Berita Utama
Rabu, 31 Desember 2008, 21:49:20 WIB
Tujuh Langkah Pemerintah Hadapi 2009
Presiden SBY pimpin rapat koordinasi di Departemen Keuangan hari Rabu (31/12) sore. (foto: abror/presidensby.info)
"Sebagaimana diketahui, jajaran Depkeu malam ini akan kerja lembur untuk mencatat semuanya apa yang berkaitan dengan penerimaan negara dan berbagai aktivitas yang berkaitan dengan itu. Dilaporkan juga tentang prospek perekonomian kita tahun depan, yang tentu sangat dipengaruhi krisis keuangan global dan resesi perekonomian dunia sekarang ini termasuk juga segi-segi penerimaan negara dan garis besar anggaran yang akan dikeluarkan oleh negara. Dilaporkan pula tentang reformasi internal oleh jajaran Depkeu, termasuk pengembangan instrumen teknologi baru untuk memproses data lebih cepat dan tepat," kata SBY usai memimpin rakor.

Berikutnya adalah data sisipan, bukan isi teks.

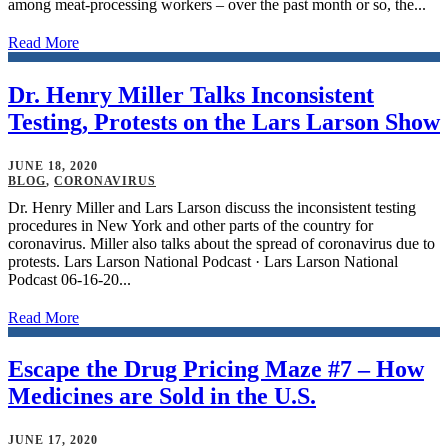
among meat-processing workers – over the past month or so, the...
Read More
Dr. Henry Miller Talks Inconsistent
Testing, Protests on the Lars Larson Show
JUNE 18, 2020
BLOG
,
CORONAVIRUS
Dr. Henry Miller and Lars Larson discuss the inconsistent testing
procedures in New York and other parts of the country for
coronavirus. Miller also talks about the spread of coronavirus due to
protests. Lars Larson National Podcast · Lars Larson National
Podcast 06-16-20...
Read More
Escape the Drug Pricing Maze #7 – How
Medicines are Sold in the U.S.
JUNE 17, 2020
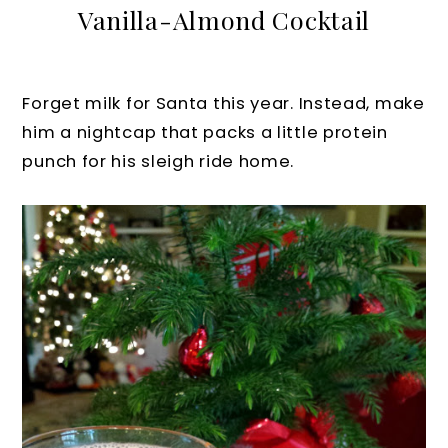
Vanilla-Almond Cocktail
Forget milk for Santa this year. Instead, make
him a nightcap that packs a little protein
punch for his sleigh ride home.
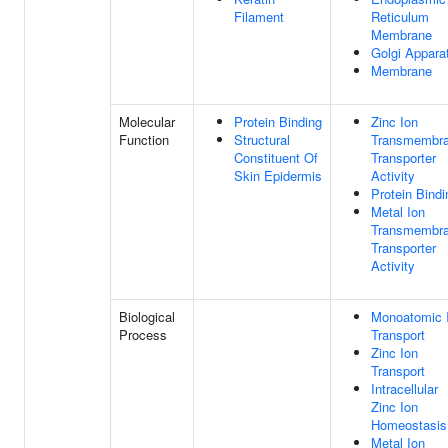
Filament
Reticulum
Membrane
Golgi Appara
Membrane
Molecular
Protein Binding
Zinc Ion
Function
Structural
Transmembr
Constituent Of
Transporter
Skin Epidermis
Activity
Protein Bindi
Metal Ion
Transmembr
Transporter
Activity
Biological
Monoatomic 
Process
Transport
Zinc Ion
Transport
Intracellular
Zinc Ion
Homeostasis
Metal Ion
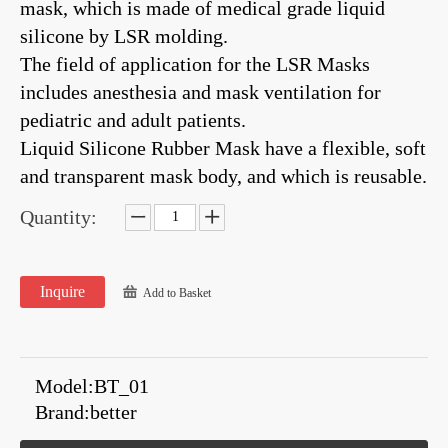
mask, which is made of medical grade liquid
silicone by LSR molding.
The field of application for the LSR Masks
includes anesthesia and mask ventilation for
pediatric and adult patients.
Liquid Silicone Rubber Mask have a flexible, soft
and transparent mask body, and which is reusable.
Quantity:
Inquire
Add to Basket
Model:
BT_01
Brand:
better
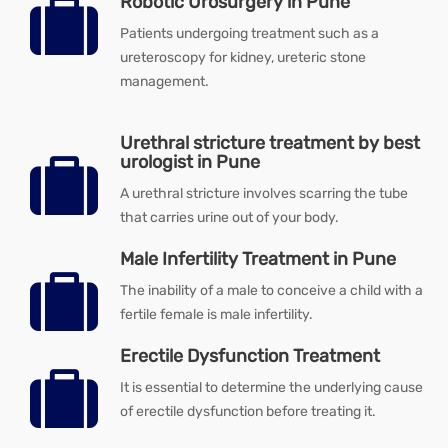
Robotic Urosurgery in Pune
Patients undergoing treatment such as a
ureteroscopy for kidney, ureteric stone
management.
Urethral stricture treatment by best
urologist in Pune
A urethral stricture involves scarring the tube
that carries urine out of your body.
Male Infertility Treatment in Pune
The inability of a male to conceive a child with a
fertile female is male infertility.
Erectile Dysfunction Treatment
It is essential to determine the underlying cause
of erectile dysfunction before treating it.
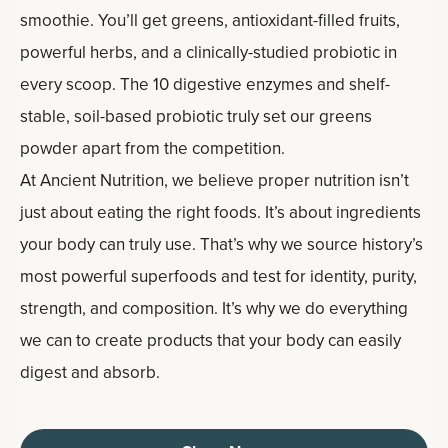
smoothie. You’ll get greens, antioxidant-filled fruits,
powerful herbs, and a clinically-studied probiotic in
every scoop. The 10 digestive enzymes and shelf-
stable, soil-based probiotic truly set our greens
powder apart from the competition.
At Ancient Nutrition, we believe proper nutrition isn’t
just about eating the right foods. It’s about ingredients
your body can truly use. That’s why we source history’s
most powerful superfoods and test for identity, purity,
strength, and composition. It’s why we do everything
we can to create products that your body can easily
digest and absorb.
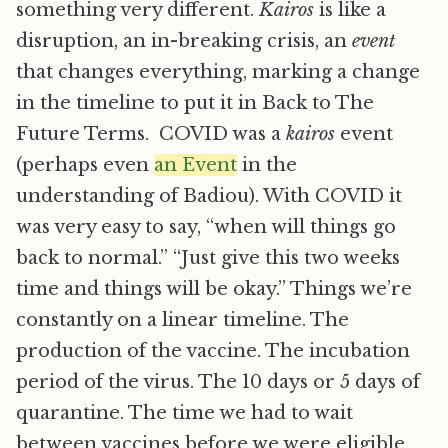
something very different.
Kairos
is like a
disruption, an in-breaking crisis, an
event
that changes everything, marking a change
in the timeline to put it in Back to The
Future Terms. COVID was a
kairos
event
(perhaps even
an Event
in the
understanding of Badiou). With COVID it
was very easy to say, “when will things go
back to normal.” “Just give this two weeks
time and things will be okay.” Things we’re
constantly on a linear timeline. The
production of the vaccine. The incubation
period of the virus. The 10 days or 5 days of
quarantine. The time we had to wait
between vaccines before we were eligible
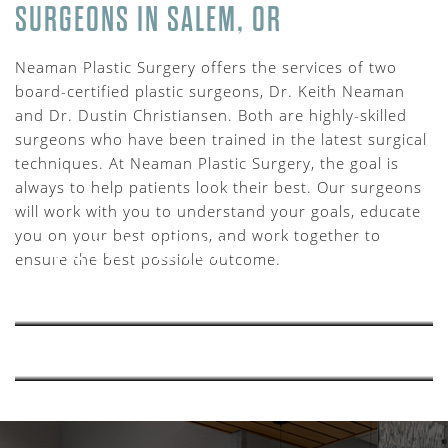
SURGEONS IN SALEM, OR
Neaman Plastic Surgery offers the services of two
board-certified plastic surgeons, Dr. Keith Neaman
and Dr. Dustin Christiansen. Both are highly-skilled
surgeons who have been trained in the latest surgical
techniques. At Neaman Plastic Surgery, the goal is
always to help patients look their best. Our surgeons
will work with you to understand your goals, educate
you on your best options, and work together to
DR. KEITH NEAMAN
ensure the best possible outcome.
LEARN MORE >>
DR. DUSTIN CHRISTIANSEN
LEARN MORE >>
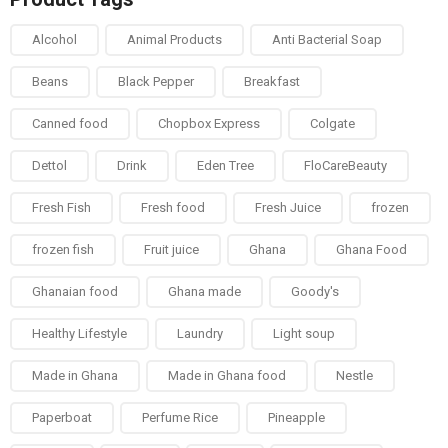
Alcohol
Animal Products
Anti Bacterial Soap
Beans
Black Pepper
Breakfast
Canned food
Chopbox Express
Colgate
Dettol
Drink
Eden Tree
FloCareBeauty
Fresh Fish
Fresh food
Fresh Juice
frozen
frozen fish
Fruit juice
Ghana
Ghana Food
Ghanaian food
Ghana made
Goody's
Healthy Lifestyle
Laundry
Light soup
Made in Ghana
Made in Ghana food
Nestle
Paperboat
Perfume Rice
Pineapple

Selain itu, Presiden menambahkan, bahwa pada sidang-sidang kabinet yang telah dilakukan akhir-akhir ini ada 7 hal yang di tetapkan sebagai agenda utama atau prioritas dalam bidang perekonomian tahun depan. Pertama, mengatasi kemungkinan terjadinya pengangguran baru akibat resesi perekonomian dunia ini. "Kedua mengelola inflasi pada batas tertentu. Bulan ini saya mendapat informasi kita mengalami deflasi. Mudah-mudahan inflasi tahun depan baik dan dalam jangkauan daya beli rakyat kita untuk memenuhi kebutuhan hidup sehari-harinya," kata SBY kepada wartawan, didampingi Plt Menko Perekonomian Sri Mulyani, Mensesneg Hatta Rajasa dan Menteri PU Djoko Kirmanto.

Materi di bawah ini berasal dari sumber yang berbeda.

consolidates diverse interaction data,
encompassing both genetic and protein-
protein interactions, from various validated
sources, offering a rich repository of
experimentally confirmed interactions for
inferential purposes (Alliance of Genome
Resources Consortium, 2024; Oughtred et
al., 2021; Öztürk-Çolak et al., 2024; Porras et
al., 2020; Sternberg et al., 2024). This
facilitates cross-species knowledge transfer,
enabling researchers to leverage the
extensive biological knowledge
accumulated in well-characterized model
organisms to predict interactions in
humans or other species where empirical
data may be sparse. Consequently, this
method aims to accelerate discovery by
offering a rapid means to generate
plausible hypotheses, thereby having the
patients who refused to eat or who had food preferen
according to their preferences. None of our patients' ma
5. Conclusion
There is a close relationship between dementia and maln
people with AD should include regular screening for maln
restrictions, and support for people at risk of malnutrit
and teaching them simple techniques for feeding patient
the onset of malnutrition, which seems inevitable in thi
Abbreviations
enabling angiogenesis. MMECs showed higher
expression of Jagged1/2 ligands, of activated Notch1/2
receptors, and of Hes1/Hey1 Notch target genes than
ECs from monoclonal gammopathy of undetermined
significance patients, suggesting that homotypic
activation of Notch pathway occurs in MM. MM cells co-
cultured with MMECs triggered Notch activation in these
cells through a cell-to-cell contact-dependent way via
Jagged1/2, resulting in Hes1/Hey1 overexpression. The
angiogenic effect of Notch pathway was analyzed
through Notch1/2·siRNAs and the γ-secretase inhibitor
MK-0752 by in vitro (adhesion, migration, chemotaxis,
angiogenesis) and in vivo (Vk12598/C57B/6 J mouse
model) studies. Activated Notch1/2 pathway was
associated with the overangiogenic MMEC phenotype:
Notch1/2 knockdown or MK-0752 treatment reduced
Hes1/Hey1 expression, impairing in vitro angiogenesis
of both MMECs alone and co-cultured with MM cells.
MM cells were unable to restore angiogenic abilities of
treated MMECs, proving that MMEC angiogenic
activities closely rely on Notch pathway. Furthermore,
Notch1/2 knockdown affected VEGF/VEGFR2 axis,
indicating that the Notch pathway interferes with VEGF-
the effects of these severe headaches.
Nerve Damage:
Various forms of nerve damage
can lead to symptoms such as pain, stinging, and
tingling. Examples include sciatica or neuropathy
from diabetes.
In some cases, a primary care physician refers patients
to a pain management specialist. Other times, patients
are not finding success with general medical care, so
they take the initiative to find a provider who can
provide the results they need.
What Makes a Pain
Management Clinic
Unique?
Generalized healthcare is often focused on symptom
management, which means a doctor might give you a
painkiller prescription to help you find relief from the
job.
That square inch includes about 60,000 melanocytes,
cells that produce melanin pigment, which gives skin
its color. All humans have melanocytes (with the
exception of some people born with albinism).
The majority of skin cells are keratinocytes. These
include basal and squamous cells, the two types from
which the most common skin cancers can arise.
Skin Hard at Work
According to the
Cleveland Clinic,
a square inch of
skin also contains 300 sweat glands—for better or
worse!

"Ketiga, pemerintah berupaya sekuat tenaga untuk menjaga pergerakan sektor riil. Oleh karena itu sejumlah kebijakan telah diambil termasuk intensif fiskal. Pada saatnya nanti Menkeu dapat menjelaskan satu persatu, sehingga penyelamatan sektor riil atau dunia usaha ini dimana pada gilirannya sektor riil itu dapat menyelamatkan para pekerja,buruh, agar tidak begitu saja di PHK ," jelas SBY
"Keempat, perlunya mempertahankan daya beli rakyat. Bagi yang memiliki gaji, tahun depan kita naikkan lagi termasuk gaji ketigabelas. Dengan demikian daya beli itu memiliki kemampuan yang lebih tinggi lagi untuk memenuhi kebutuhan sehari hari. Sementara yang tidak menerima gaji ada bantuan dalam bentuk lain yang sering saya katakan bantuan langsung pada masyarakat yang semua tujuannya meningkatkan dan menjaga daya beli rakyat kita," ujar SBY
"Kelima, melindungi saudara-saudara kita yang miskin dengan berbagai kebijakan. Berbagai SKIM telah dikeluarkan dan akan dilanjutkan di tahun 2009 mendatang. Keenam memelihara kecukupan pangan dan kecukupan energi. Allhamdulillah, untuk beras kita sudah pada tingkat swasembada. Demikian juga energi, utamanya bahan bakar minyak maupun gas yang makin diminati oleh masyarakat kita," kata SBY.
"Tujuh, insya Allah tahun ini ekonomi kita tumbuh dengan baik. Harapan saya bisa mencapi 6 persen tahun ini. Angka ini termasuk baik di tengah krisis dunia seperti ini. Semua negara melakukan koreksi pertumbuhannya, dan rata -rata mengoreksi ke bawah. Maka kita berharap, tahun depan meskipun ada perlambatan pertumbuhan, kita bisa memelihara angka yang pantas. Kalau konservatifnya, saya berharap berupaya sekuat tenaga agar pertumbuhan ekonomi kita tahun depan diatas 4,5 persen, angka yang realistis," ujar SBY.
Saat memberikan keterangan pers Presiden SBY didampingi Plt Menko Perekonomian Sri Mulyani, Mensesneg Hatta Rajasa, Menteri PU Djoko Kirmanto.